Momentum builds for OECD tax reforms

The news will be slightly overshadowed with an announcement from the island of Vanuatu in the South Pacific that it has refused to cooperate.

The news comes just days after the Channel Islands of Guernsey and Jersey also committed themselves to improving the transparency of their tax and regulatory systems and to establishing effective exchange of information with OECD countries by 31 December 2005.

As a result, they will now all be excluded from an OECD blacklist, which in June 2000 named 35 jurisdictions as ‘tax havens’. Those on the blacklist have been threatened with sanctions and having favourable tax treaties scrapped.

In a statement, the OECD said it ‘looks forward to working with Grenada & St. Vincent and the Grenadines and encourages other jurisdictions to come forward with similar commitments’.

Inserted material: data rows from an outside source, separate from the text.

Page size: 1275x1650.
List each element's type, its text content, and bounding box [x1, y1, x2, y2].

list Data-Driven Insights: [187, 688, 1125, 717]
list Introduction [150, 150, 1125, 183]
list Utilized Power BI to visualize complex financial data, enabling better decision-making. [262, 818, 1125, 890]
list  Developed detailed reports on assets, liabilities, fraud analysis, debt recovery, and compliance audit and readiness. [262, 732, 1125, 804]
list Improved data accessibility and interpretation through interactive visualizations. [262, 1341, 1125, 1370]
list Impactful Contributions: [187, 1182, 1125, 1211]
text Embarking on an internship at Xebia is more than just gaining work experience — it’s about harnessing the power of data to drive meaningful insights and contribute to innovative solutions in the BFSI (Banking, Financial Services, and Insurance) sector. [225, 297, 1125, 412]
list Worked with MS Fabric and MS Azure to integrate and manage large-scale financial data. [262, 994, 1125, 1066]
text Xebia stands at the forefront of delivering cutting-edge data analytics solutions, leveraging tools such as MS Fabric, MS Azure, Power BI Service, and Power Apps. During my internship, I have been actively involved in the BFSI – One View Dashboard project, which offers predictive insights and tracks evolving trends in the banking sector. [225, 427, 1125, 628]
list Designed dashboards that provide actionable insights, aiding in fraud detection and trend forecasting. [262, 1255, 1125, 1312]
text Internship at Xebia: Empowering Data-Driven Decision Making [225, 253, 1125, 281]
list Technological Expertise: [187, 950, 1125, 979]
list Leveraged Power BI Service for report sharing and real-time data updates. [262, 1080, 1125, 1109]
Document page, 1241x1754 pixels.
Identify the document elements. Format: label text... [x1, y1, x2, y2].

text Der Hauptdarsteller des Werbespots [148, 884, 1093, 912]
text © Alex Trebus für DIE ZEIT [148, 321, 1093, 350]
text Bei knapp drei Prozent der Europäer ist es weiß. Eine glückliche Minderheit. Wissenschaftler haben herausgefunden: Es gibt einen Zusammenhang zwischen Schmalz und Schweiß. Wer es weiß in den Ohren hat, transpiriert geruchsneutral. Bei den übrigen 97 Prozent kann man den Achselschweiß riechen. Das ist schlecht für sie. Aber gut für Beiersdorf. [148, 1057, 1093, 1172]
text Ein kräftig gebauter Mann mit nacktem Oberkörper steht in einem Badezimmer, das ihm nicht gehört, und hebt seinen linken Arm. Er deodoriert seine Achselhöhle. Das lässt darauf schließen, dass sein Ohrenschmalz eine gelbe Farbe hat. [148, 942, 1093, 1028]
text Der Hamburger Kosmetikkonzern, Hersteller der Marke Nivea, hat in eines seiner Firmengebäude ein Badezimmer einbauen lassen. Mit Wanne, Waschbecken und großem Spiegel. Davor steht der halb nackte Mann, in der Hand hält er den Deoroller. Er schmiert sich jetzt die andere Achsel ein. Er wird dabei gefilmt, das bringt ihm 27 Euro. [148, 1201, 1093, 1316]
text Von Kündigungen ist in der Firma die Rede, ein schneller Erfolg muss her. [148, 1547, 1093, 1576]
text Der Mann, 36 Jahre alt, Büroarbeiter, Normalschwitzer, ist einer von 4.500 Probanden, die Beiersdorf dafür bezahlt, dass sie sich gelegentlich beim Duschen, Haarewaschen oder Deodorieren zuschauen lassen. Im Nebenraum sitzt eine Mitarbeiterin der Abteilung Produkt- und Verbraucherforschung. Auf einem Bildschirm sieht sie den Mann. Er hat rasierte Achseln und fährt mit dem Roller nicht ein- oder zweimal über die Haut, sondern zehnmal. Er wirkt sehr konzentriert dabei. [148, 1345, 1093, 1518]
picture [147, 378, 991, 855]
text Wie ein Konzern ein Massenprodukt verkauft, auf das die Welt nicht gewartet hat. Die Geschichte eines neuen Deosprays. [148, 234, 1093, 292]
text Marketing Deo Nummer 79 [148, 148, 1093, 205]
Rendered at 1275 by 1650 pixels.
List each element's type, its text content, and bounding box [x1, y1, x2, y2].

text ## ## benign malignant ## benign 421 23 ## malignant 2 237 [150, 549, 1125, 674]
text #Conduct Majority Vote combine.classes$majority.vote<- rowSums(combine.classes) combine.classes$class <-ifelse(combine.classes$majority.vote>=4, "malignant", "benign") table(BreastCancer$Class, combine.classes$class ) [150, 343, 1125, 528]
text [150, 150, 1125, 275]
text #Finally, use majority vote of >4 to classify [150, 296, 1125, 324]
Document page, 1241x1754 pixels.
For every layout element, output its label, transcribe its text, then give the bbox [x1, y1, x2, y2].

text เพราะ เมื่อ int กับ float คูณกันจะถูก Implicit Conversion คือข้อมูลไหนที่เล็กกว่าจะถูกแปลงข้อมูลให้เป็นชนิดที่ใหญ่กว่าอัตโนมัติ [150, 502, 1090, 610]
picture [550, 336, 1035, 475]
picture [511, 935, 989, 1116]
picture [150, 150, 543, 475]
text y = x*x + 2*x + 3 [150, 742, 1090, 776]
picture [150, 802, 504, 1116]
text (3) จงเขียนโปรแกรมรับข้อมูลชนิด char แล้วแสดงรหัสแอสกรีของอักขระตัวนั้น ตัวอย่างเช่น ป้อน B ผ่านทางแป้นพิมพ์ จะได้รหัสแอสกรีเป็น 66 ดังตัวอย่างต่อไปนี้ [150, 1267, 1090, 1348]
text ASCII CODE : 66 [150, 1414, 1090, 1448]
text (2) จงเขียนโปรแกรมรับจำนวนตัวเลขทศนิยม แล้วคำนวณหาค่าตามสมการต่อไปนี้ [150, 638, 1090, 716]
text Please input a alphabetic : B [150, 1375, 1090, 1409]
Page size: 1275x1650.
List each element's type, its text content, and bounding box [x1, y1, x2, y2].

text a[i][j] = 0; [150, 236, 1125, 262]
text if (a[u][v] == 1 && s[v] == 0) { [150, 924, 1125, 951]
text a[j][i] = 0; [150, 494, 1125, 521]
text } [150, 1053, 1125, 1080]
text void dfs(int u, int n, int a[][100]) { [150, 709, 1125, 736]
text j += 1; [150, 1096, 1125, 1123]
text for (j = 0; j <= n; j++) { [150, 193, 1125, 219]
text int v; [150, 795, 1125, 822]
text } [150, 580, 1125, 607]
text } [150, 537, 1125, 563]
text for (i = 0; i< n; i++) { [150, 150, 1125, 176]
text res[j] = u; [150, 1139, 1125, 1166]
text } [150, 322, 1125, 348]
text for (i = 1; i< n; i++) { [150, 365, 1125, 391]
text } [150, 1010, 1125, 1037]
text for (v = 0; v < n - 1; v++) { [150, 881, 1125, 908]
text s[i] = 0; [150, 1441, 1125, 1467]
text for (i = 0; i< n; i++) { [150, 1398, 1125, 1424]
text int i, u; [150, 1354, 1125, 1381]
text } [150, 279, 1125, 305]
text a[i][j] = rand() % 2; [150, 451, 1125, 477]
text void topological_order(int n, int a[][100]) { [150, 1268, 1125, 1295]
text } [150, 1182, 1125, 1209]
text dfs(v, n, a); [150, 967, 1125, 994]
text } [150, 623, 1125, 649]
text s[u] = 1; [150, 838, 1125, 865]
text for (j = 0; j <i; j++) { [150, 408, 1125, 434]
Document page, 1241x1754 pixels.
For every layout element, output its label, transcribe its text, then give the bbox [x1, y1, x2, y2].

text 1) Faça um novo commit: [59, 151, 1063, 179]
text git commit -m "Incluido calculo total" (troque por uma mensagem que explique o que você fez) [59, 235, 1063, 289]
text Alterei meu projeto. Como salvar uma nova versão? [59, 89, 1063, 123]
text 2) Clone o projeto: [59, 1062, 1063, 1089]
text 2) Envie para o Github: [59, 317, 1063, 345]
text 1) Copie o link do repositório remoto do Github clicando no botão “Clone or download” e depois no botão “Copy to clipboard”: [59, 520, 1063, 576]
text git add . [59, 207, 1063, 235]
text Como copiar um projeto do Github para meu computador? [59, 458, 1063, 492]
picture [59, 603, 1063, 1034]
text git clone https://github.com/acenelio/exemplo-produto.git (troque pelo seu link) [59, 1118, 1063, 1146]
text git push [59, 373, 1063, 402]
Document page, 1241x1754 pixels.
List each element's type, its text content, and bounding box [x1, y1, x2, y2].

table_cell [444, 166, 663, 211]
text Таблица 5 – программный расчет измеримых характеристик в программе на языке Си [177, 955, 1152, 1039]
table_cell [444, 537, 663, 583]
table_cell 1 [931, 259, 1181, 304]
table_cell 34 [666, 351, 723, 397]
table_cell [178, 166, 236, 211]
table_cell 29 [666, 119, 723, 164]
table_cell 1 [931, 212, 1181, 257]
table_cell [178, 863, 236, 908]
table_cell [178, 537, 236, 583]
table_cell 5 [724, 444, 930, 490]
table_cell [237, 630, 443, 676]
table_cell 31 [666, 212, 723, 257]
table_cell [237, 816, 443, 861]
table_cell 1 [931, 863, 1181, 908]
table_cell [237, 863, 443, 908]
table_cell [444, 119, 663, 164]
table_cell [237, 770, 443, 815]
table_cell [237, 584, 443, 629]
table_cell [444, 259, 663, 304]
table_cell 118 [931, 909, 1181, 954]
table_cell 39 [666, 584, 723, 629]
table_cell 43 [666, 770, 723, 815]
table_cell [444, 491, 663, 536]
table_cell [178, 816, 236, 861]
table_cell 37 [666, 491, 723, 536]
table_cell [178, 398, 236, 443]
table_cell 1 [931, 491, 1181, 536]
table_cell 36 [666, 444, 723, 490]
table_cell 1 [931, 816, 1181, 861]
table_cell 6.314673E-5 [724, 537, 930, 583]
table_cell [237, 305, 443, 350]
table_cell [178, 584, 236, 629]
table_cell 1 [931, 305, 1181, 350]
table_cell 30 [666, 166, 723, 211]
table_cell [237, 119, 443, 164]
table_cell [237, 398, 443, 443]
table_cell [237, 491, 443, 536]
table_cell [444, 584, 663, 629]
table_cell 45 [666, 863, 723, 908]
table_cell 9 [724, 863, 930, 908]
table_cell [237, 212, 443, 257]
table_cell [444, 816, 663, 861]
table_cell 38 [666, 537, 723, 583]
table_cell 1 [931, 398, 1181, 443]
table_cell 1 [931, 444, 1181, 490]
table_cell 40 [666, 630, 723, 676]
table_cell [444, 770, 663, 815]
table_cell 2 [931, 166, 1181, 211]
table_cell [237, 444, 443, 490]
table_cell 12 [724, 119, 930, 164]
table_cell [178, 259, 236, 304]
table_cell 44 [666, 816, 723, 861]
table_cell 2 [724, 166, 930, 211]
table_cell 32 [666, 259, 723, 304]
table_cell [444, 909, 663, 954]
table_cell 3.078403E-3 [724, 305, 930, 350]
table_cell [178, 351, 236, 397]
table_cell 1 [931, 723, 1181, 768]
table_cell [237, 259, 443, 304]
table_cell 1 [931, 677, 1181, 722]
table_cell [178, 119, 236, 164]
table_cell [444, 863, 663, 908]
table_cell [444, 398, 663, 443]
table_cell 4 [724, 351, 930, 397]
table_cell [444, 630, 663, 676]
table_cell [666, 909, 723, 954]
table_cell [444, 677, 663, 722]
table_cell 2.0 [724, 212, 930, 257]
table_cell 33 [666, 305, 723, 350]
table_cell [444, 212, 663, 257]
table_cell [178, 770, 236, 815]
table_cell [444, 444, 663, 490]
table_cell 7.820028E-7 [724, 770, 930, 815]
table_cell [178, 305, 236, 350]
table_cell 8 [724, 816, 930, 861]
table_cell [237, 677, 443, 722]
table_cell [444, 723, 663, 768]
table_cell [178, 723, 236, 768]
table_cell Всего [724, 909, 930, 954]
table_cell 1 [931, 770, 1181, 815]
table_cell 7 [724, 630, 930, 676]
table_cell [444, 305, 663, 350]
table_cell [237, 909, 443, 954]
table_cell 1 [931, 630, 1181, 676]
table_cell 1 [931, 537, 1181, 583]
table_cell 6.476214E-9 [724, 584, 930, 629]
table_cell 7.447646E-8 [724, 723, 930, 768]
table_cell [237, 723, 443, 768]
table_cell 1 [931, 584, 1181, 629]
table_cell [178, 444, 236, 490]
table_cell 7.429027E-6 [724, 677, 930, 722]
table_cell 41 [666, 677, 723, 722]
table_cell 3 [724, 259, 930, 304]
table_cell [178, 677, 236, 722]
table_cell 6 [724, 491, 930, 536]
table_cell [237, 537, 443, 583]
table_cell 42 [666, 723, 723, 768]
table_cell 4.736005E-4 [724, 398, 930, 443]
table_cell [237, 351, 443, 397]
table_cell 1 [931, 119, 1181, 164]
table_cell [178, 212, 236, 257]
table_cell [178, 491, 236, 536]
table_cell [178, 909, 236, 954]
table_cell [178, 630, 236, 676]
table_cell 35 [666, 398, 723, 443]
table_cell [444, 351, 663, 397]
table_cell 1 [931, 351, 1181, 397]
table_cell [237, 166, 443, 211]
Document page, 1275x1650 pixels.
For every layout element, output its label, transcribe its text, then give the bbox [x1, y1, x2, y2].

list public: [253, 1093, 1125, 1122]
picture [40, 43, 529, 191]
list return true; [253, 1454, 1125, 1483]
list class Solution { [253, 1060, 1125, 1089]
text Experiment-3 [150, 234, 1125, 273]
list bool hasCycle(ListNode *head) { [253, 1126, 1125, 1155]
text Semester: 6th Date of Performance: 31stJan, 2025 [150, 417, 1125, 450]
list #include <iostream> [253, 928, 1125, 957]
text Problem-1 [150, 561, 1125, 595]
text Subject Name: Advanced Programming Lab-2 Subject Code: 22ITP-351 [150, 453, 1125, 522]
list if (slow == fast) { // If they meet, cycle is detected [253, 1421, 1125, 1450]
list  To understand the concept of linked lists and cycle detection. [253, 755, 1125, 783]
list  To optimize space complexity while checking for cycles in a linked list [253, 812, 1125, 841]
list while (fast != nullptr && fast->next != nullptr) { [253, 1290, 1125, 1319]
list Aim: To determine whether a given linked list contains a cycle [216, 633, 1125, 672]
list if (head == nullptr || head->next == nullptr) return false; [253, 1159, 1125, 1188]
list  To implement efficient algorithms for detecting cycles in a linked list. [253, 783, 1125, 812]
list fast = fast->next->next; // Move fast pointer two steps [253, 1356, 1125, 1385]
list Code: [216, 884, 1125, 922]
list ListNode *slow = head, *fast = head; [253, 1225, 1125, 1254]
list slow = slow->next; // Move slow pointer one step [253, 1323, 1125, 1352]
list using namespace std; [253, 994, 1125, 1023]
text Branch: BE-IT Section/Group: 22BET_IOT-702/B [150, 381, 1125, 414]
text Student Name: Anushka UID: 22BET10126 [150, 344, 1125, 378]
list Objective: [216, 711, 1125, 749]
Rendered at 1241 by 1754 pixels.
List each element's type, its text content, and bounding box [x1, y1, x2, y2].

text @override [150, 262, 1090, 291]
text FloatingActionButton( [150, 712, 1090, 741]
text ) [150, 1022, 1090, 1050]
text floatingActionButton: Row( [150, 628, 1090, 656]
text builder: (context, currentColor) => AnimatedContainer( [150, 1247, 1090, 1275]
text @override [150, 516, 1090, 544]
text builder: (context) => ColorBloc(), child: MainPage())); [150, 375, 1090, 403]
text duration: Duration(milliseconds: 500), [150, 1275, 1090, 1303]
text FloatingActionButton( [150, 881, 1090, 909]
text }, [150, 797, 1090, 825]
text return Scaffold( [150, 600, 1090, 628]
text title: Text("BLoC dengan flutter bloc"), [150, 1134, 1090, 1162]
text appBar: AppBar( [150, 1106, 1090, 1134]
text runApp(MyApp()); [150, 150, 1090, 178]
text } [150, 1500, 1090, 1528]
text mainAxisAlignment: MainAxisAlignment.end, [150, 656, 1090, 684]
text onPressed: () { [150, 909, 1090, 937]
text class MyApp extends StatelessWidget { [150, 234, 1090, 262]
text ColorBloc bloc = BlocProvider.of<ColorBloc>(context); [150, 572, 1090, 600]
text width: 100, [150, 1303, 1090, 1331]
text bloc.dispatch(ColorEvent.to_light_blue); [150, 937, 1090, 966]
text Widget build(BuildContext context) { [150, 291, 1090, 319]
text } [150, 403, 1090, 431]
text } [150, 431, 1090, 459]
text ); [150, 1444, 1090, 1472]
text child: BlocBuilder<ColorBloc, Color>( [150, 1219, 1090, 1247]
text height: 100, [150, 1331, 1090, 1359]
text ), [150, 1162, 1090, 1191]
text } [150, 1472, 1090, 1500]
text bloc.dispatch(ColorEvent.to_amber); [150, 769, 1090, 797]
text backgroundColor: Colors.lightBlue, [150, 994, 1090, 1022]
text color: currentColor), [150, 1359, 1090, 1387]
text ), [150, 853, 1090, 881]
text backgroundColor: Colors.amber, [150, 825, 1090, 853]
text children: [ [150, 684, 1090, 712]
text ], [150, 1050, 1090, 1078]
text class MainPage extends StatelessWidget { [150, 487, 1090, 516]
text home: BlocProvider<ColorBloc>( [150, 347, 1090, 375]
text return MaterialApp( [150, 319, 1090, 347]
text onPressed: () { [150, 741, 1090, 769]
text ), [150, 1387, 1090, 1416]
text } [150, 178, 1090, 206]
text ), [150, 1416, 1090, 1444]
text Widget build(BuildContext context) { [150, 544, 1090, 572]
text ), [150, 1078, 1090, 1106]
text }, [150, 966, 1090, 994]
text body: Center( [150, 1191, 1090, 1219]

But the OECD will be disappointed to note that the South Pacific island of Vanuatu has declined to commit to the initiative, after a cabinet decision last week.

In an official release, the tiny state based its decision on the fact that ‘signficant OECD members – Switzerland, Luxembourg, Belgium and Portugal – had not committed to the standards being demanded of non-OECD states’.

Despite this, Vanuatu said it had increased ‘regulatory supervision’ of its offshore banks and entities and was committed against money laundering.